To do: Rewrite all the lines below as a numbered list, skipping any blank lines and leaving the pictures out.

-- Data block follows --

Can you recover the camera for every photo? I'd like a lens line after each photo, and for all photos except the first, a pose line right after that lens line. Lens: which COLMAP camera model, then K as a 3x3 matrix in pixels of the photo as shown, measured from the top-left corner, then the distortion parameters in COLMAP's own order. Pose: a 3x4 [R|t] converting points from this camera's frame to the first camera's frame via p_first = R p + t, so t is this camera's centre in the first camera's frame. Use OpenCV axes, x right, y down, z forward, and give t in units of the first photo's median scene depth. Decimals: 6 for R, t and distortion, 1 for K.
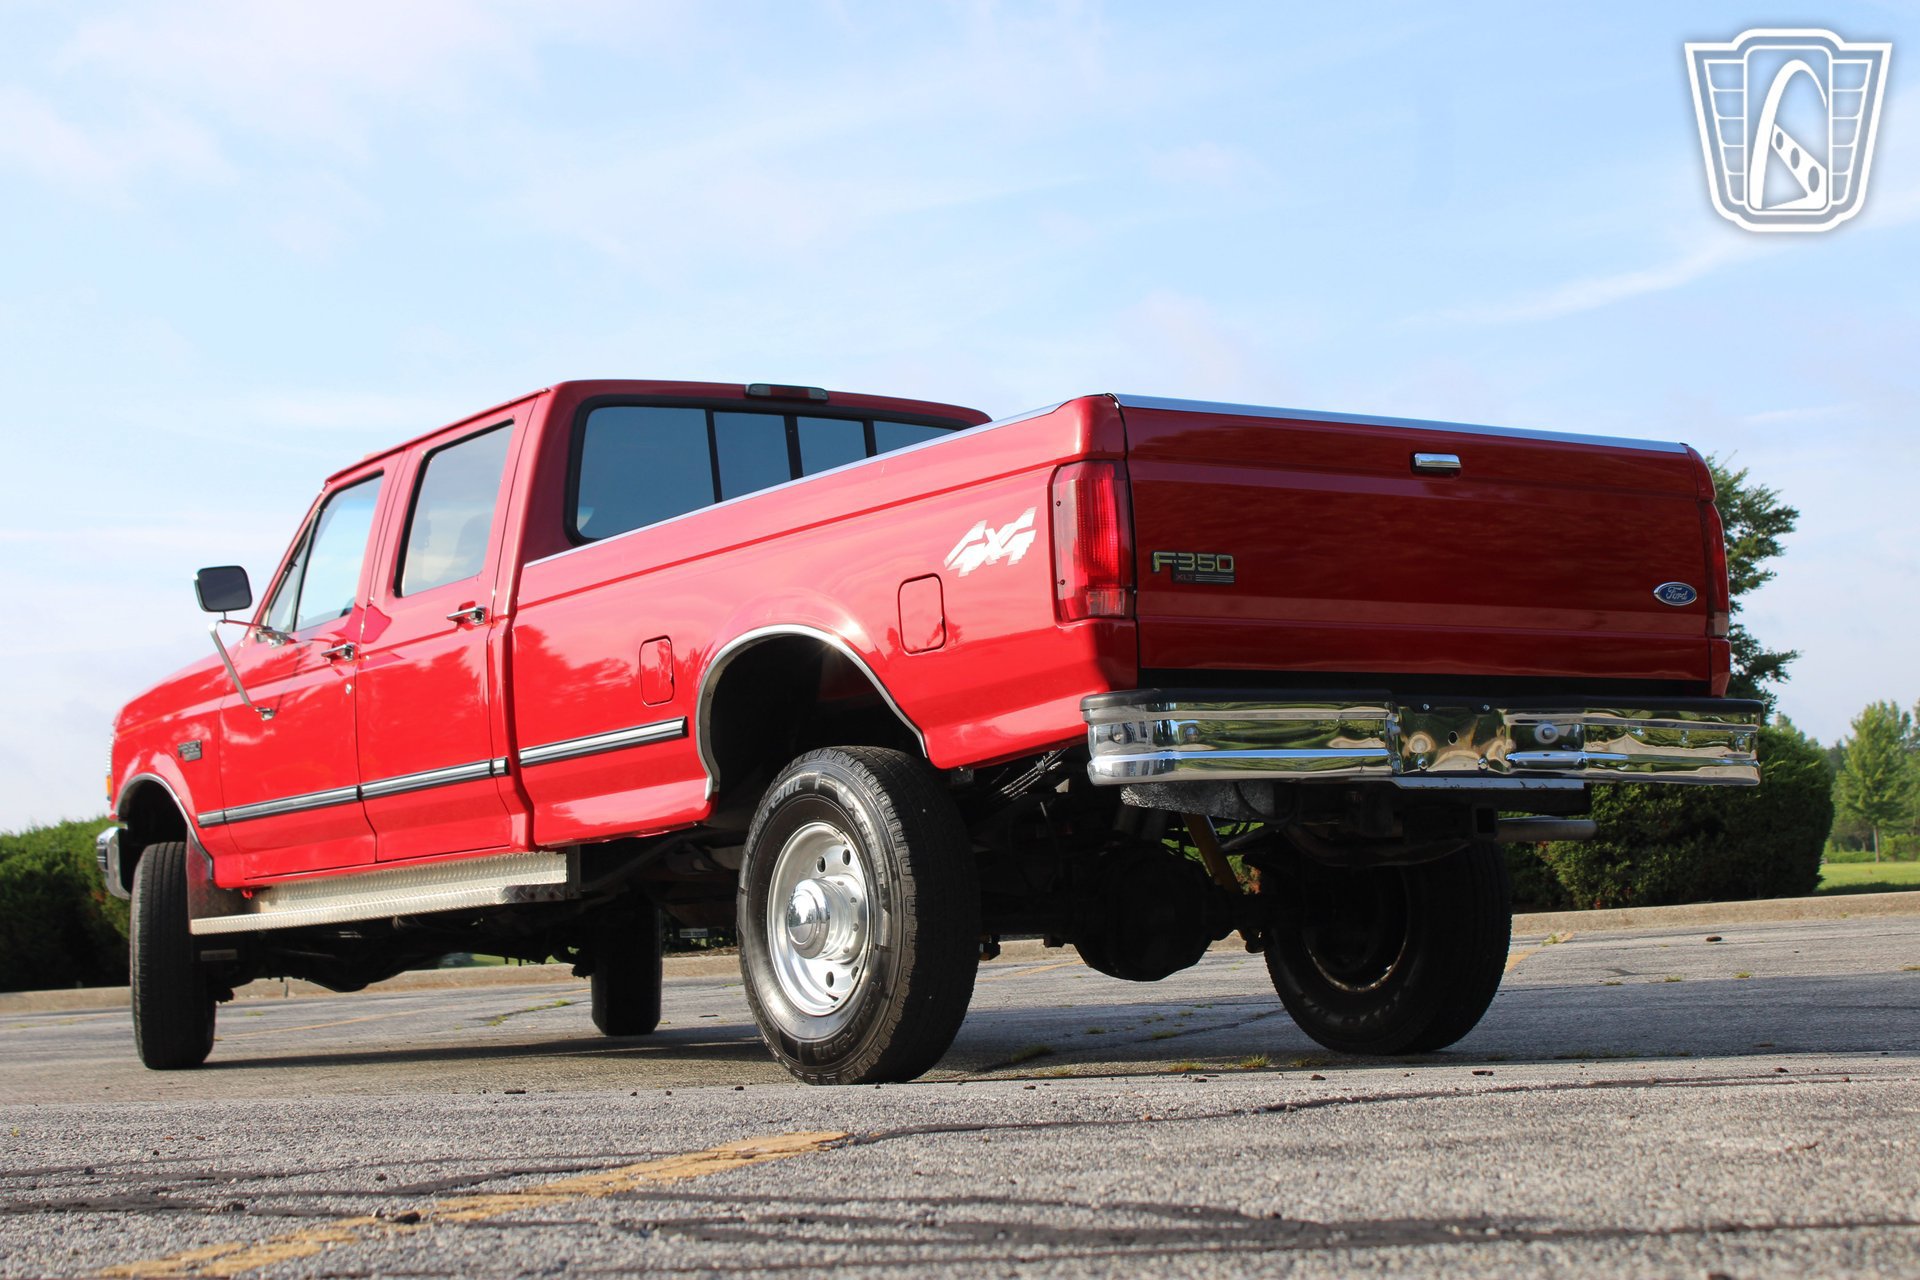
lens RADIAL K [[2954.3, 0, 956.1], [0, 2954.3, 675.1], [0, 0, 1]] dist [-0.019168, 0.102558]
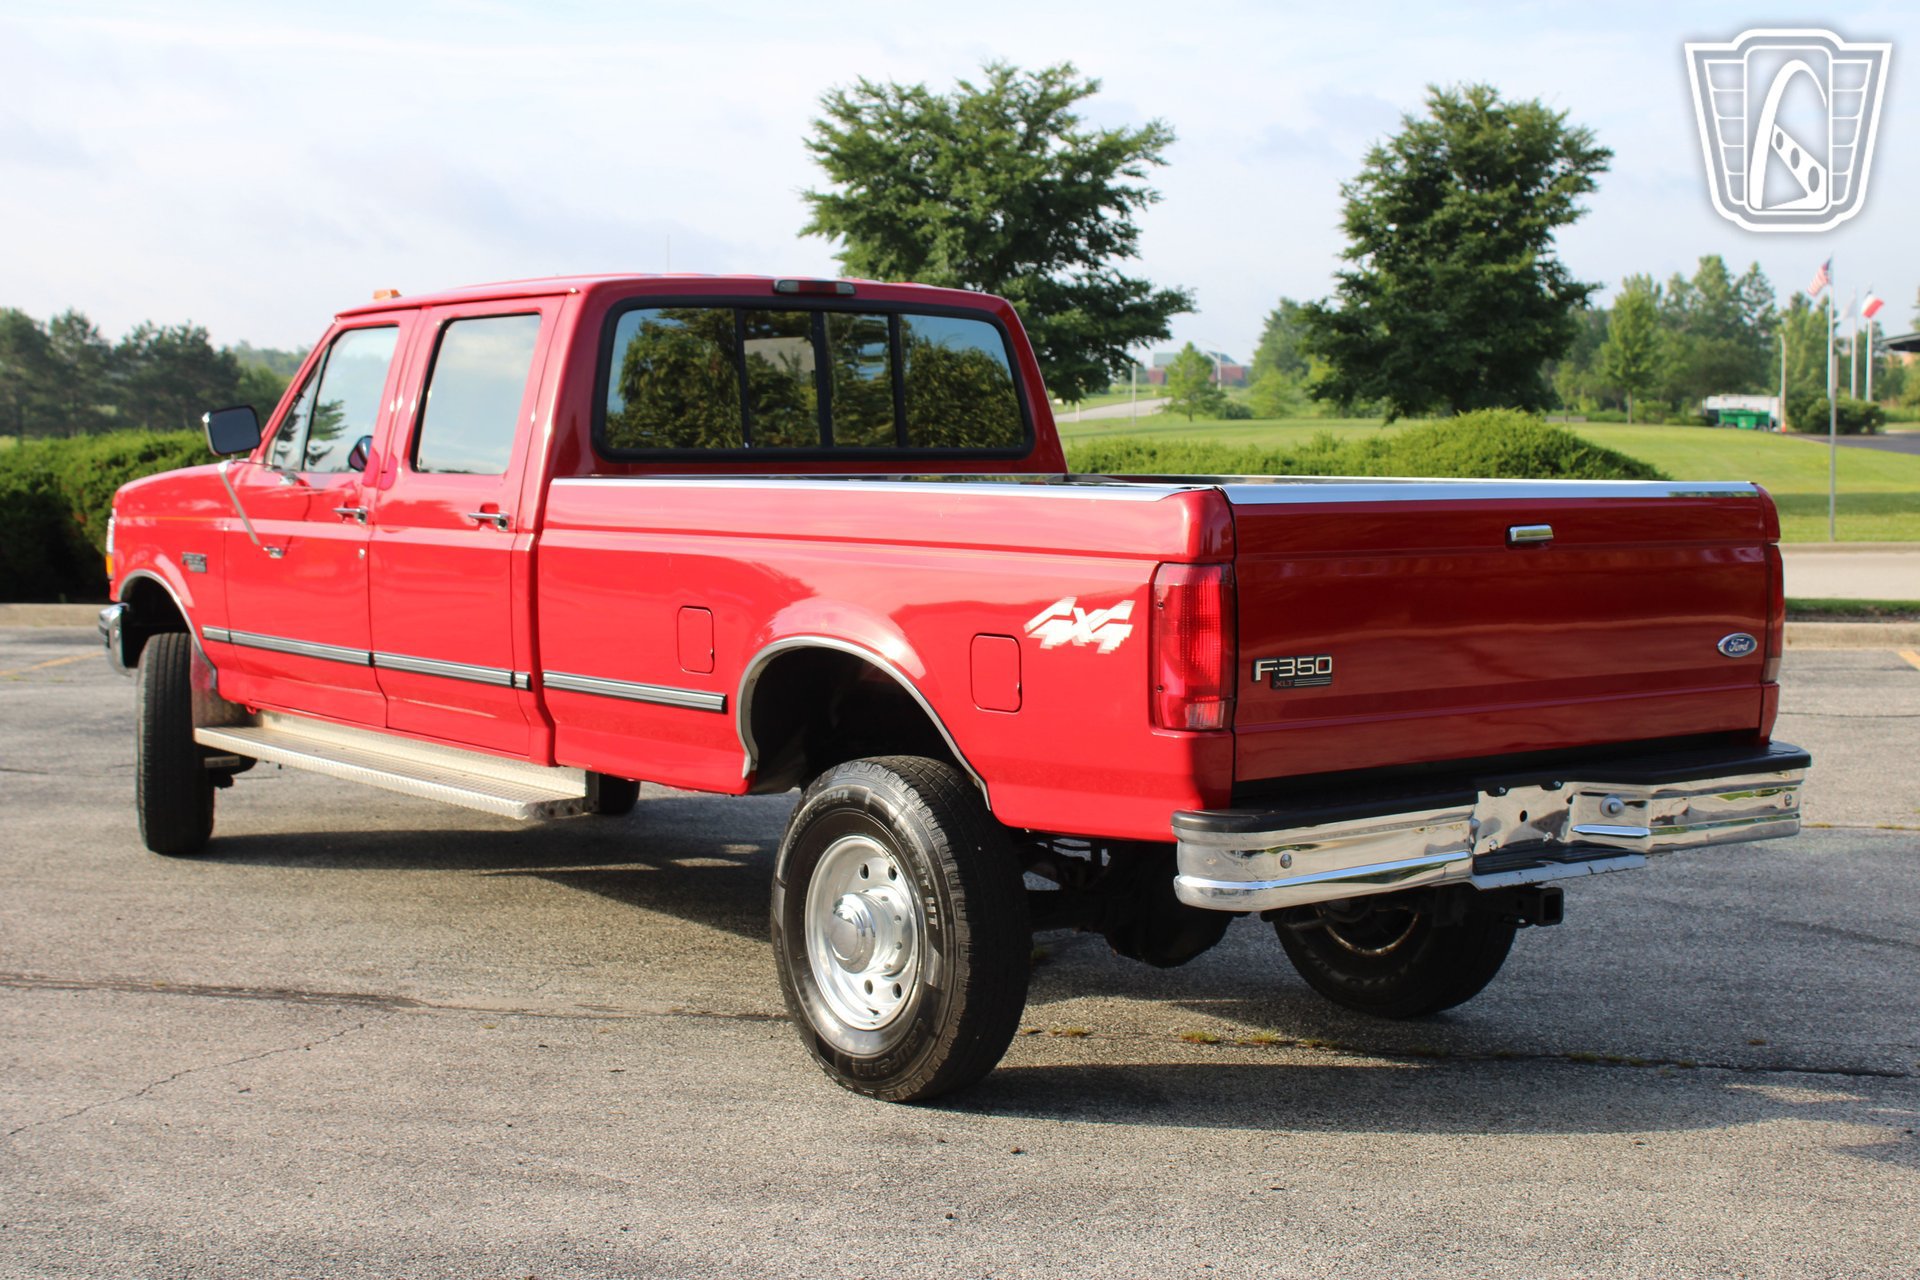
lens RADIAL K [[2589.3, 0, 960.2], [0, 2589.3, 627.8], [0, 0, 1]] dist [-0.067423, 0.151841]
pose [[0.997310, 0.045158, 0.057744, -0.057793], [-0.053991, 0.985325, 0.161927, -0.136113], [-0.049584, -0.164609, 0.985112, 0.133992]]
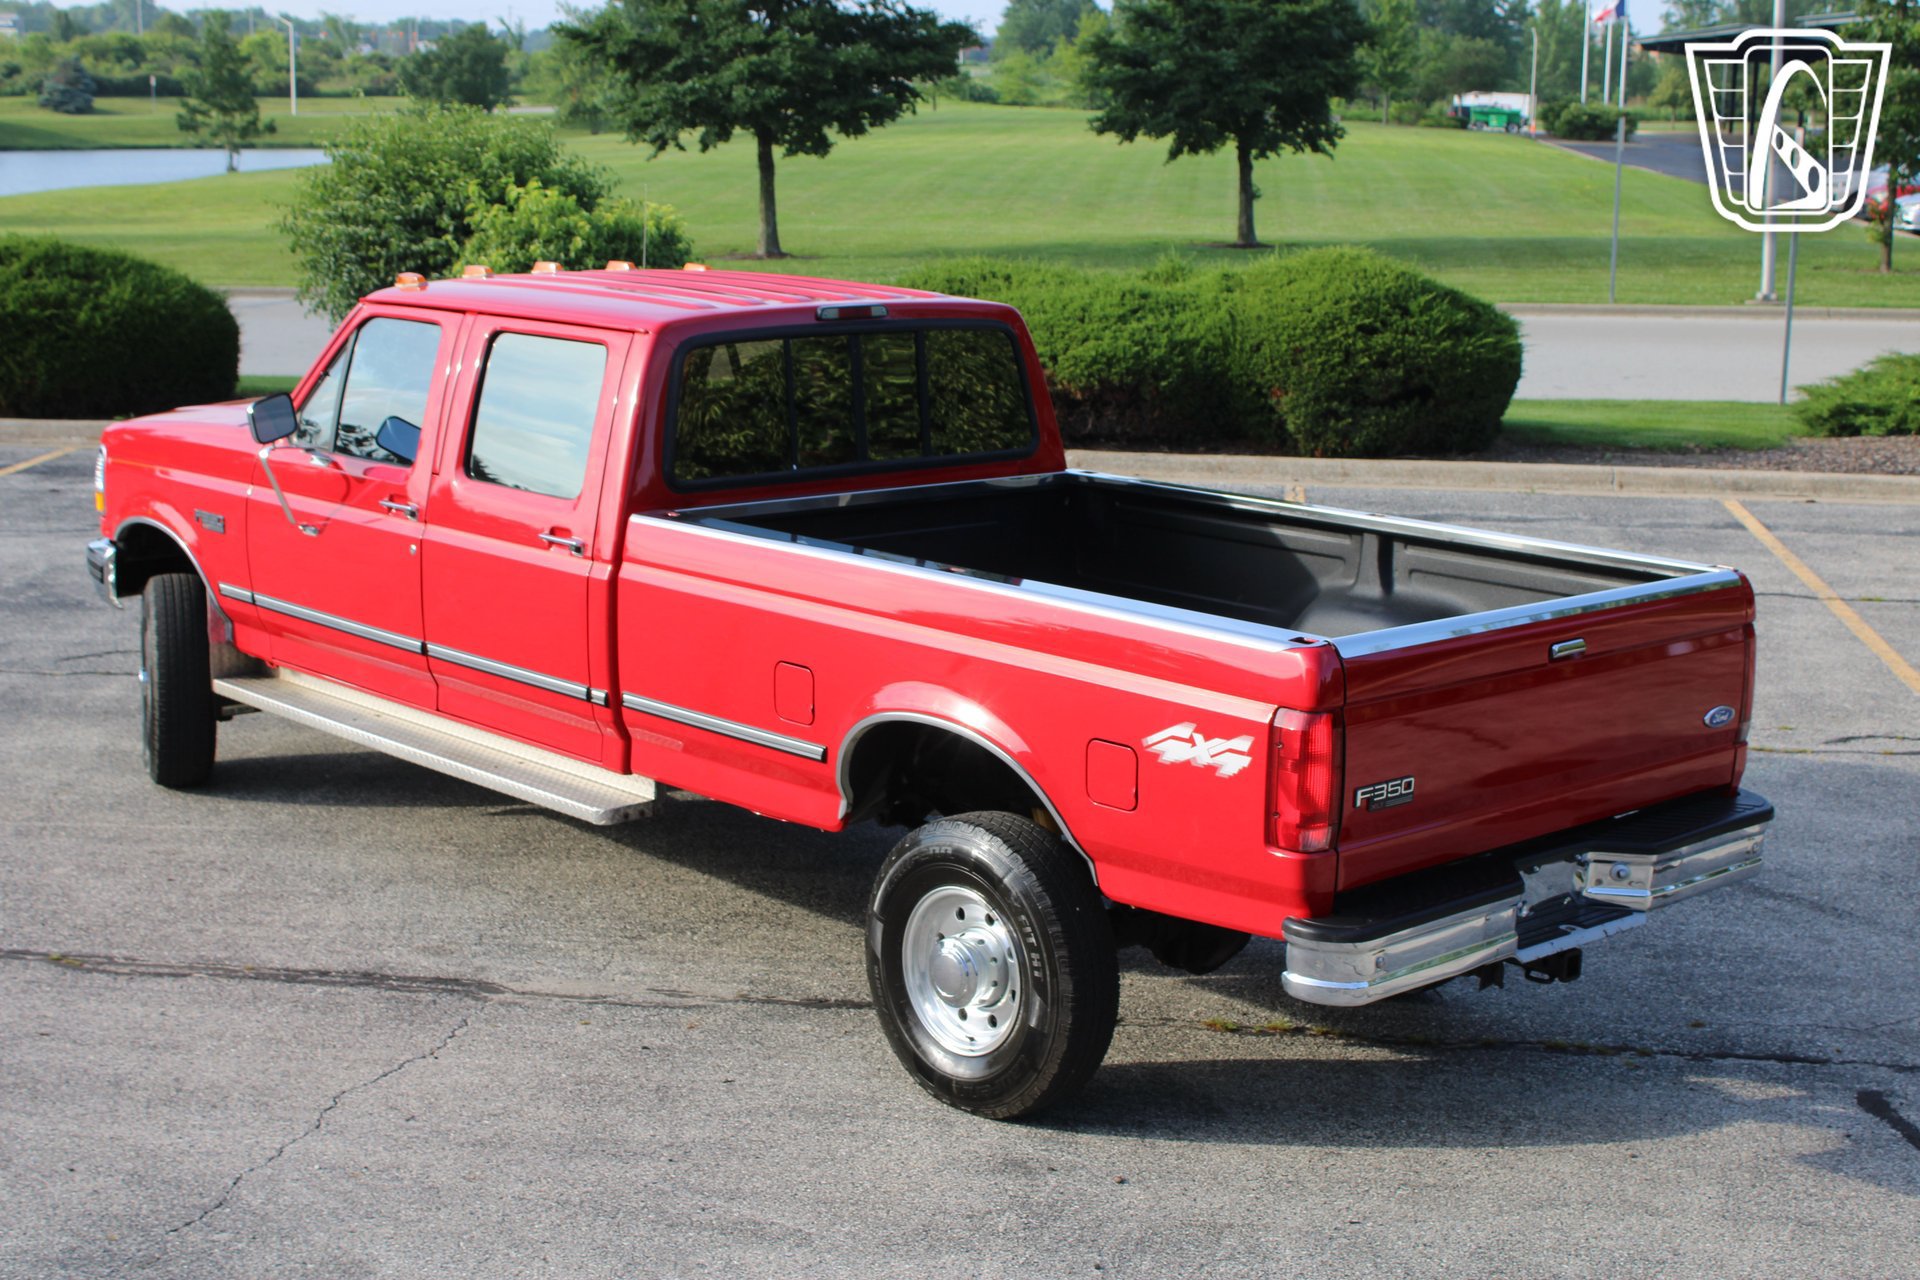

-- Data block concluded --

Result for this task:
1. Can you recover the camera for every photo? I'd like a lens line after each photo, and for all photos except the first, a pose line right after that lens line. Lens: which COLMAP camera model, then K as a 3x3 matrix in pixels of the photo as shown, measured from the top-left corner, then the distortion parameters in COLMAP's own order. Pose: a 3x4 [R|t] converting points from this camera's frame to the first camera's frame via p_first = R p + t, so t is this camera's centre in the first camera's frame. Use OpenCV axes, x right, y down, z forward, and give t in units of the first photo's median scene depth. Decimals: 6 for R, t and distortion, 1 for K.
2. lens RADIAL K [[2954.3, 0, 956.1], [0, 2954.3, 675.1], [0, 0, 1]] dist [-0.019168, 0.102558]
3. lens RADIAL K [[2589.3, 0, 960.2], [0, 2589.3, 627.8], [0, 0, 1]] dist [-0.067423, 0.151841]
4. pose [[0.997310, 0.045158, 0.057744, -0.057793], [-0.053991, 0.985325, 0.161927, -0.136113], [-0.049584, -0.164609, 0.985112, 0.133992]]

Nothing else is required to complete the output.